| WHAT YOU ARE ASKED TO DO |
For this exercise, retype every record below exactly and keep the pictures out.
------ DATA FOR ANALYSIS
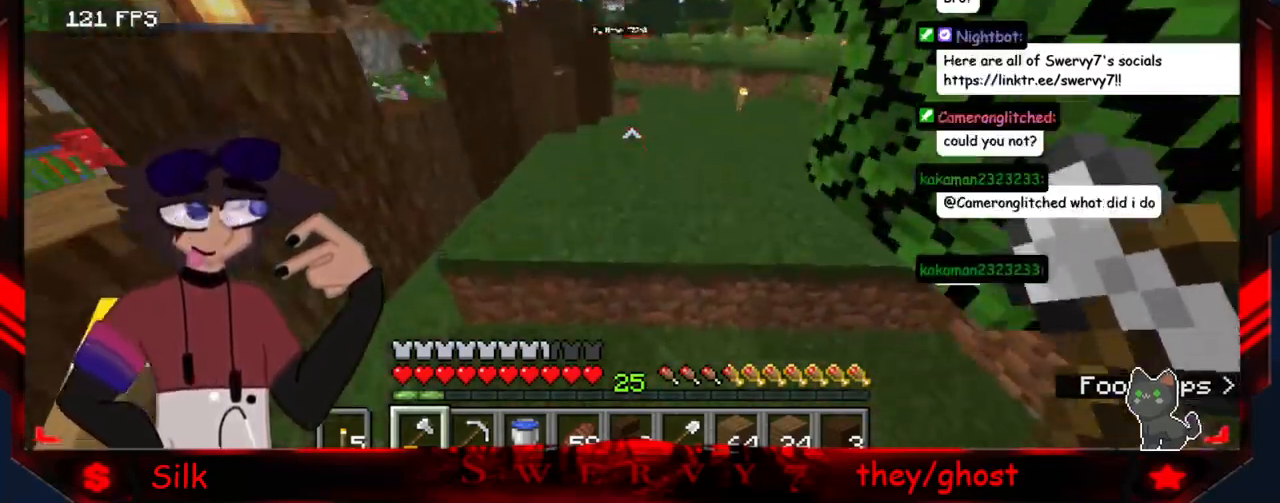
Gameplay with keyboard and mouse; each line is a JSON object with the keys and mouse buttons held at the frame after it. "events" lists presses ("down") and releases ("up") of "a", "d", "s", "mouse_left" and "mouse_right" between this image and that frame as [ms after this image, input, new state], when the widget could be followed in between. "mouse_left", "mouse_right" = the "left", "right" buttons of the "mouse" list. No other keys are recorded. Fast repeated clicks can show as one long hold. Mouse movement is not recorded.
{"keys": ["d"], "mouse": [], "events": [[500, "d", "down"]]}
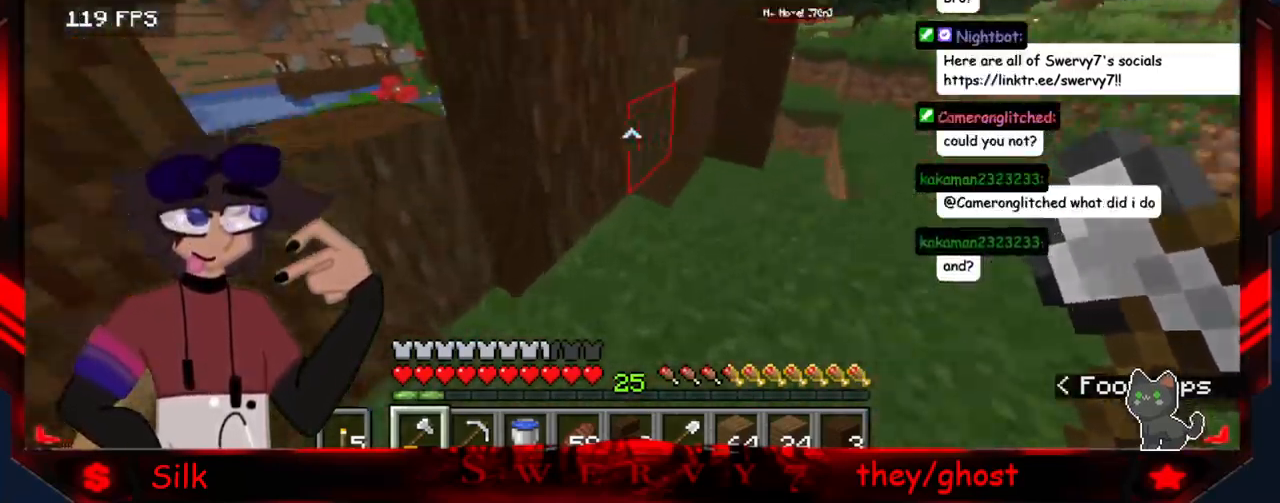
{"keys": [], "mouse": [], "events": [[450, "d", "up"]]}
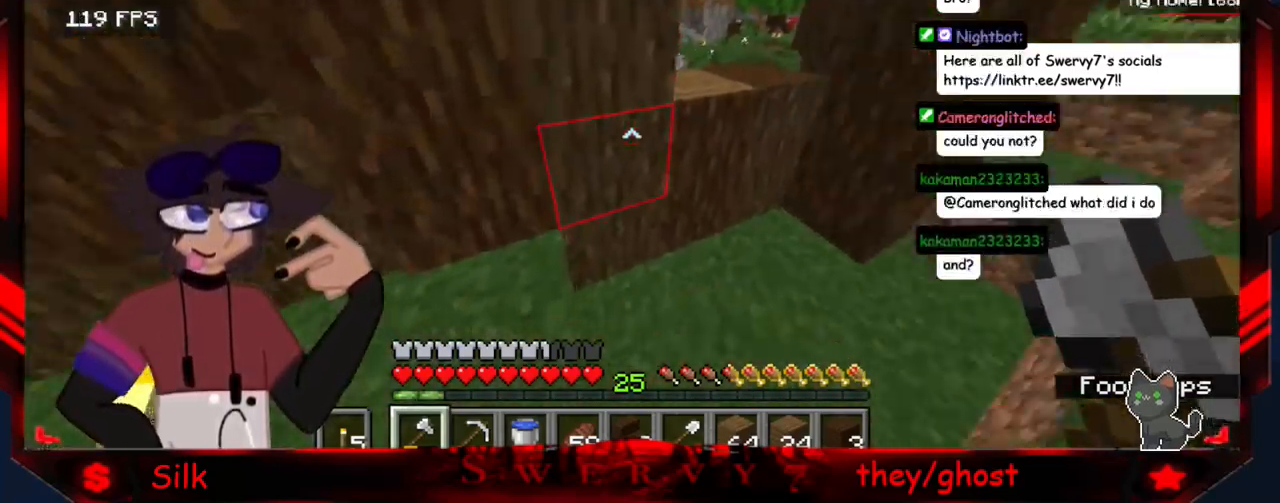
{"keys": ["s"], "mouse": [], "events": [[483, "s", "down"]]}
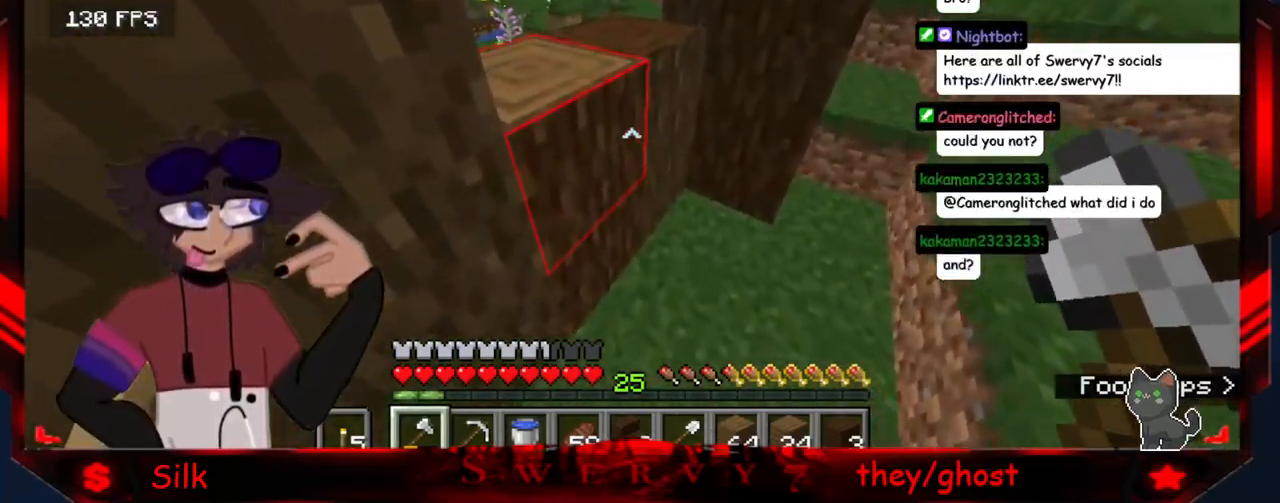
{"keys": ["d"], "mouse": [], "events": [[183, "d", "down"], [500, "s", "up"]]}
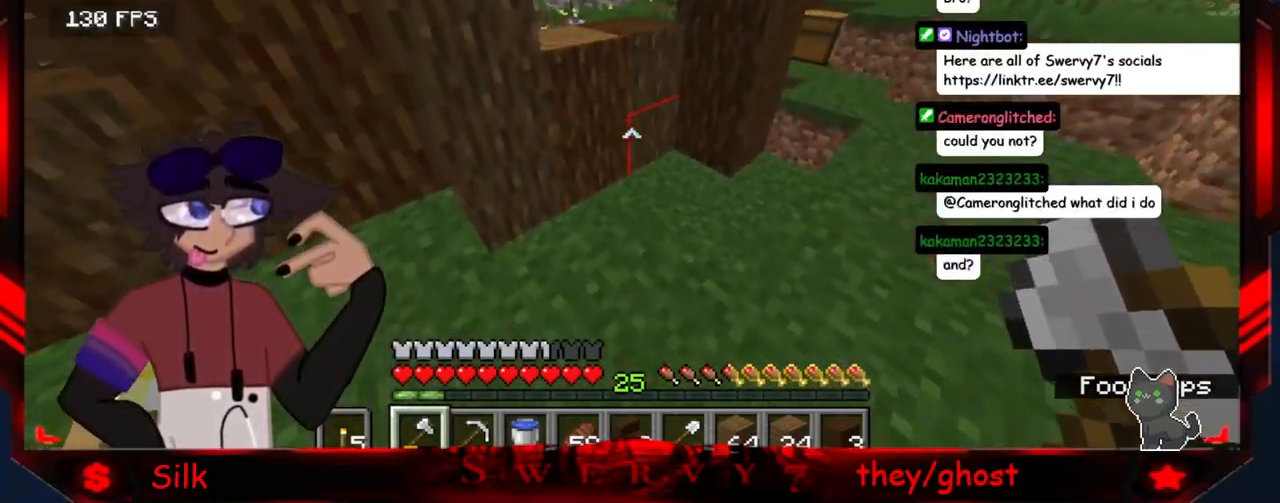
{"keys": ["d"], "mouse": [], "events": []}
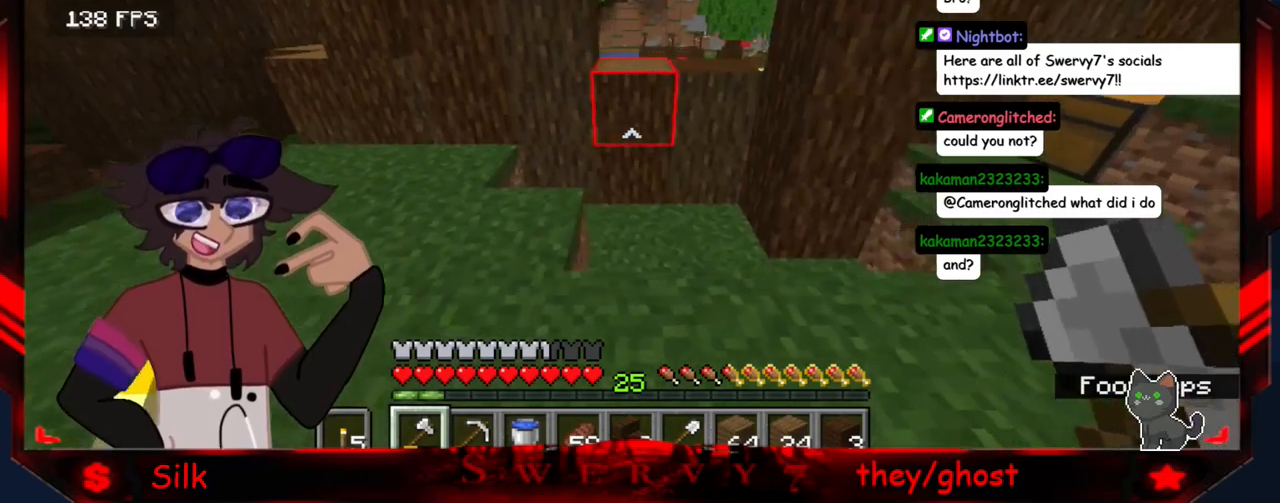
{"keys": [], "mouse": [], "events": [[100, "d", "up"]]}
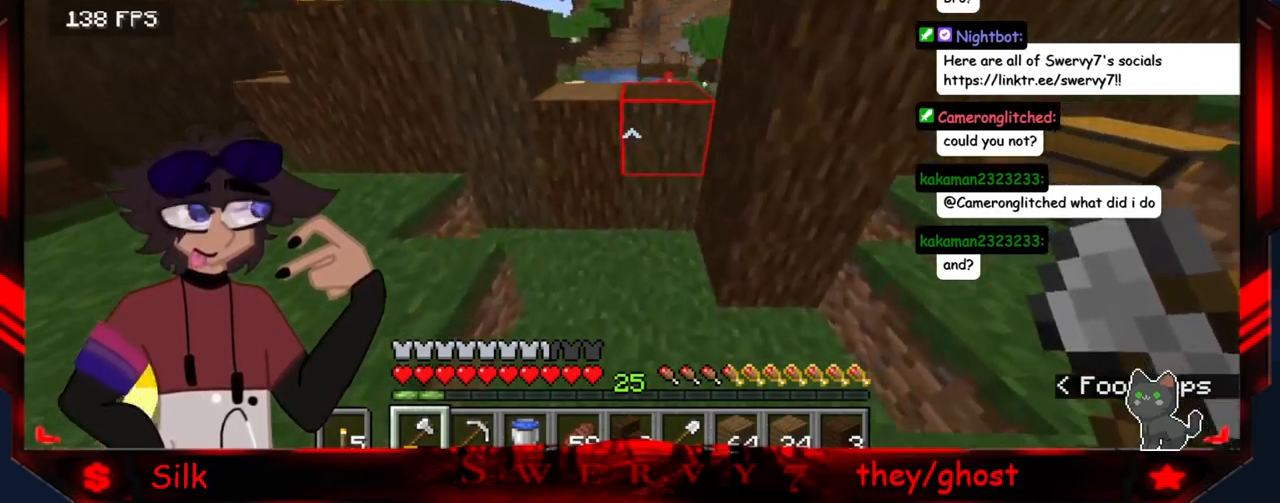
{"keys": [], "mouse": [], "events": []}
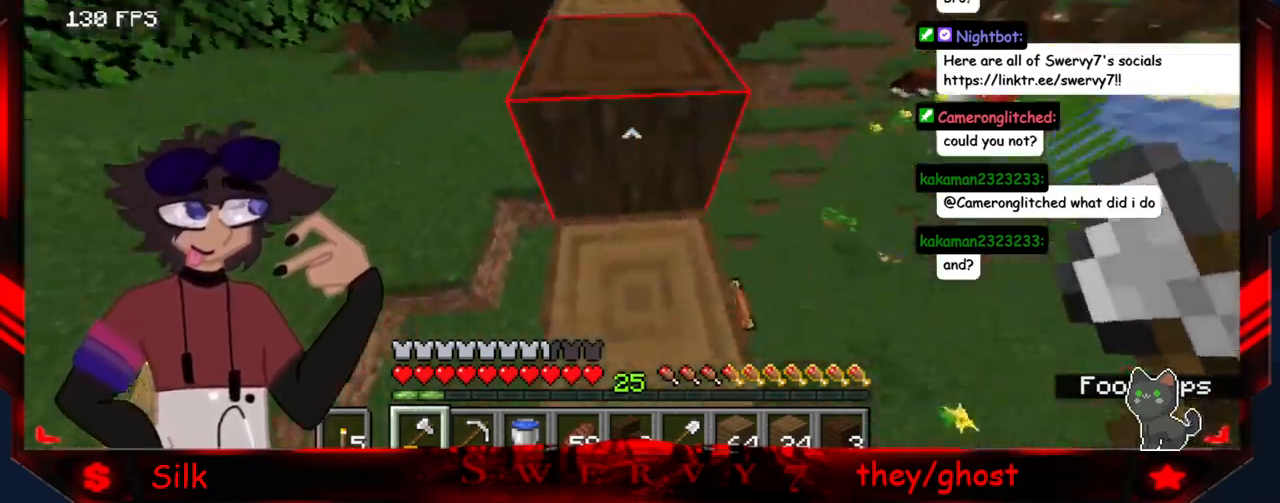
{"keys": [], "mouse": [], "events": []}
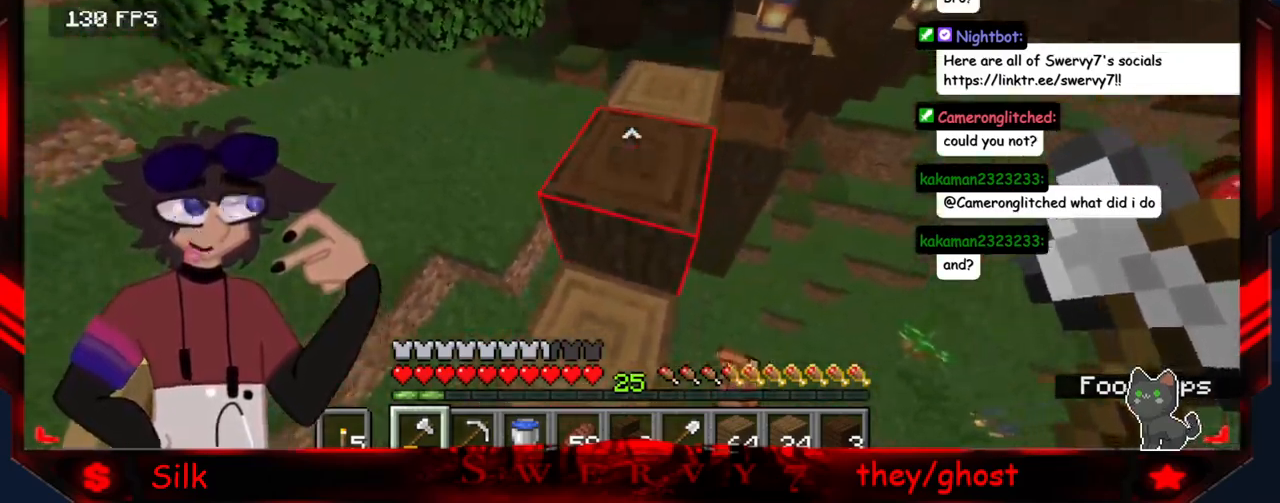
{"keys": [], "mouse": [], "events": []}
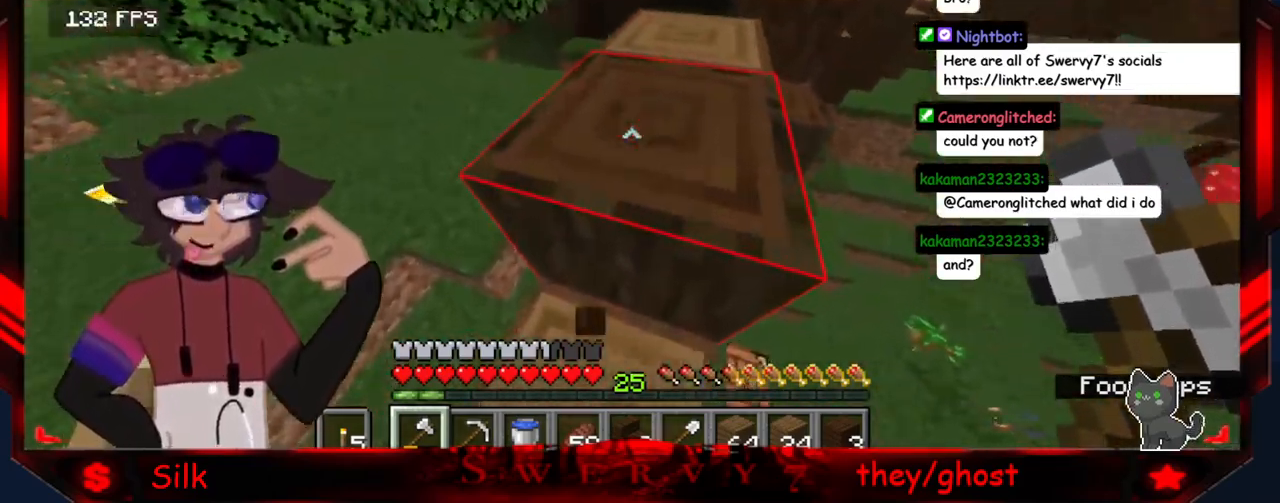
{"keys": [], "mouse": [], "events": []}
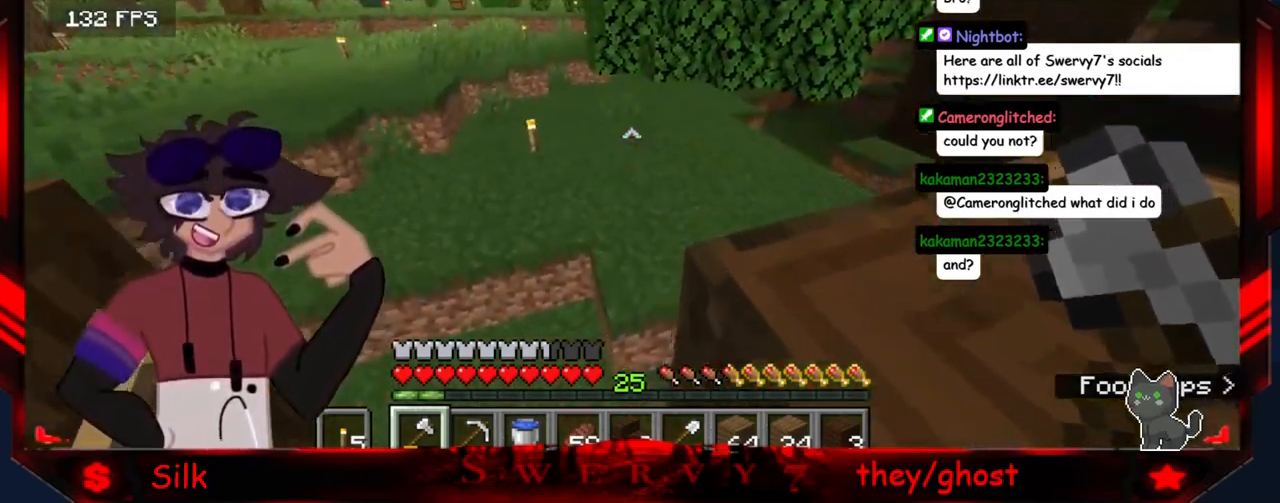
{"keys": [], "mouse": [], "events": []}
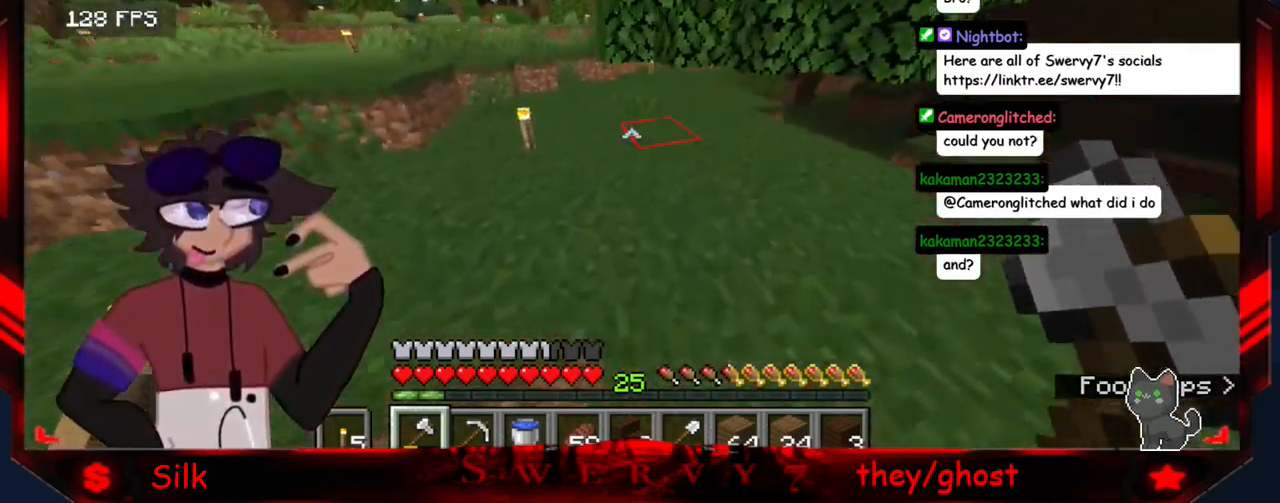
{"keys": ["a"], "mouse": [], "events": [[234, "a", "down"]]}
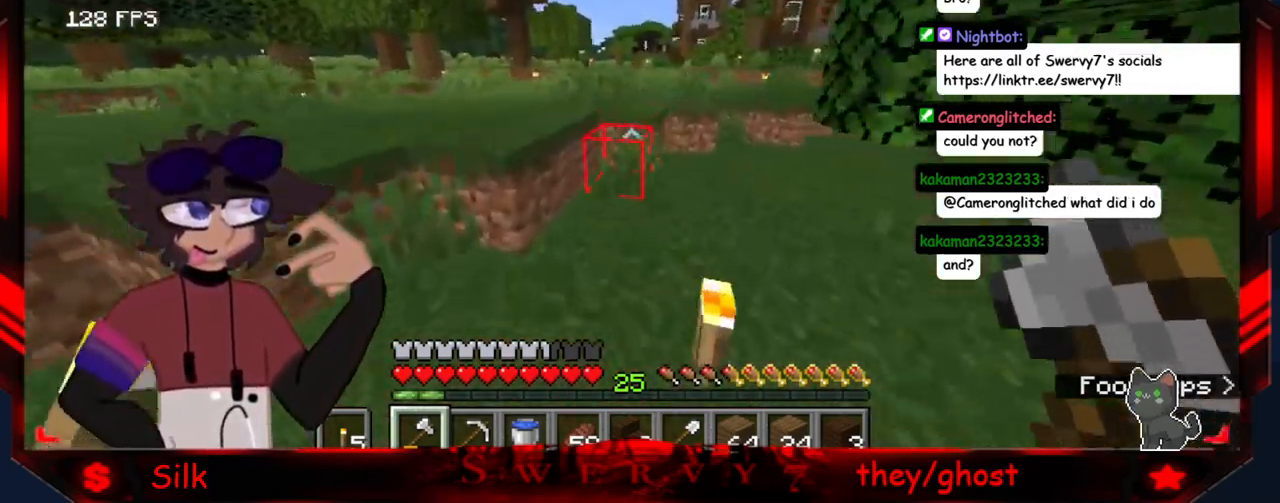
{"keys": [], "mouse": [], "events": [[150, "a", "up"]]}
------------
| RESPONSE AREA |
Gameplay with keyboard and mouse; each line is a JSON object with the keys and mouse buttons held at the frame after it. "events" lists presses ("down") and releases ("up") of "a", "d", "s", "mouse_left" and "mouse_right" between this image and that frame as [ms after this image, input, new state], when the widget could be followed in between. "mouse_left", "mouse_right" = the "left", "right" buttons of the "mouse" list. No other keys are recorded. Fast repeated clicks can show as one long hold. Mouse movement is not recorded.
{"keys": ["d"], "mouse": [], "events": [[500, "d", "down"]]}
{"keys": [], "mouse": [], "events": [[450, "d", "up"]]}
{"keys": ["s"], "mouse": [], "events": [[483, "s", "down"]]}
{"keys": ["d"], "mouse": [], "events": [[183, "d", "down"], [500, "s", "up"]]}
{"keys": ["d"], "mouse": [], "events": []}
{"keys": [], "mouse": [], "events": [[100, "d", "up"]]}
{"keys": [], "mouse": [], "events": []}
{"keys": [], "mouse": [], "events": []}
{"keys": [], "mouse": [], "events": []}
{"keys": [], "mouse": [], "events": []}
{"keys": [], "mouse": [], "events": []}
{"keys": ["a"], "mouse": [], "events": [[234, "a", "down"]]}
{"keys": [], "mouse": [], "events": [[150, "a", "up"]]}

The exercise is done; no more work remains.